> [Task details] Everything from the line with "- liver parenchyma" to the end of the entries should be copied exactly, and nothing else.

> [Record extracts]
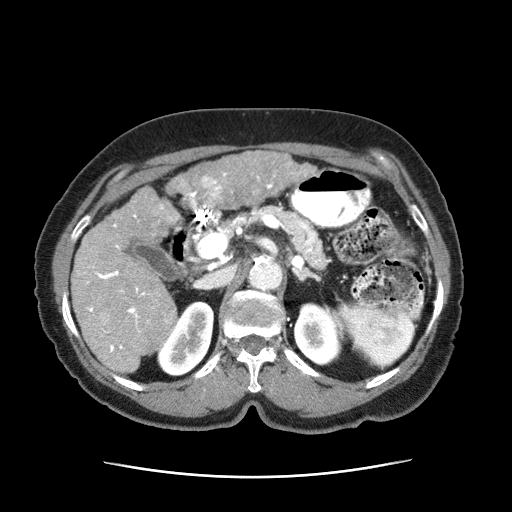
Contrast-enhanced abdominal CT (liver protocol), one axial slice; slice 27 of 63 in the series (ordered by position); reconstruction kernel STANDARD; soft-tissue window (W 400 / L 40 HU); 2.5 mm slice thickness; 512 × 512 image matrix. Female patient, age 79 years. Case-level facts recorded for this patient, not image findings: diagnosis: hepatocellular carcinoma (patient treated with transarterial chemoembolisation; whether this scan precedes or follows treatment is not stated here); TNM stage (as recorded): Stage-II; Child-Pugh class: B; tumour differentiation: well differentiated; tumour size: 5 cm.
Structures marked on this image (semi-automatic segmentation, software-assisted and operator-edited):
- abdominal aorta: bounding box [x1, y1, x2, y2] px = [249, 254, 281, 291]
- liver parenchyma outside the tumour (the mass and vessels are separate outlines, so this box may not span the whole liver): [71, 185, 185, 376]
- mass: [167, 152, 317, 206]
- portal vein: [83, 173, 227, 353]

> [Output]
- liver parenchyma outside the tumour (the mass and vessels are separate outlines, so this box may not span the whole liver): [71, 185, 185, 376]
- mass: [167, 152, 317, 206]
- portal vein: [83, 173, 227, 353]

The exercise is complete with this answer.